Asked after his speech whether he supported Arizona-style enforcement bills proposed in the Michigan Legislature, Snyder said he opposed them. “[Those proposals] are creating divisiveness.”
With his support for more immigration, and opposition to restrictive enforcement laws, Snyder is putting himself at odds with a majority of his party on a polarizing issue (Gallup recently found 49 percent of Republicans favored decreasing, rather than maintaining or increasing, immigration levels). However, he has a number of significant GOP allies, including New York City Mayor Michael Bloomberg, who participated in the event via video conference. Bloomberg has spoken publicly about how immigrants could help Detroit regain the population that it has rapidly lost in the past decade (26 percent according to the 2010 Census).

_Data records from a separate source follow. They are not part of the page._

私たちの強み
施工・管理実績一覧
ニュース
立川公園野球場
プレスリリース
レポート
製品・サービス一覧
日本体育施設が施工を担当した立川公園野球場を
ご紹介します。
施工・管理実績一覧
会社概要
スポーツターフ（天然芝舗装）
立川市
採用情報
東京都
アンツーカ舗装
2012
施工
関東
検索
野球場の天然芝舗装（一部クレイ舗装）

The Detroit metropolitan area also has one of the most depressed housing markets in the country: The median house sale price was $65,000 in June, down 13 percent from what the median price was a year ago, according to The Detroit News. In a well-cited 2007 paper (PDF), economist Albert Saiz from the University of Pennsylvania Wharton School showed that a 10-percent increase in immigration on average leads to a 1 percent increase in housing prices in U.S. cities.
That’s one reason why Gov. Snyder might want more immigration, Saiz told The American Independent, but that doesn’t mean that giving more immigrants the option of moving to Michigan will solve the state’s underlying problems. “The problem is the same forces that are causing people to leave would also cause the immigrants to leave. Immigrants are very mobile, they are much more mobile than natives,” he said.
Saiz says that without significantly improving Michigan’s lifestyle factors, such as the school system, high-skilled immigrants won’t stay for long. And low-skilled immigrants would only cause a small bump in housing prices without the complement of more high-skilled workers. While attracting immigrants to Detroit would be beneficial, the problem of how to attract them still remains. Saiz likens the problem to boiling an egg: “If you boil water, the egg is going to be boiled, but the problem is how to boil the water.”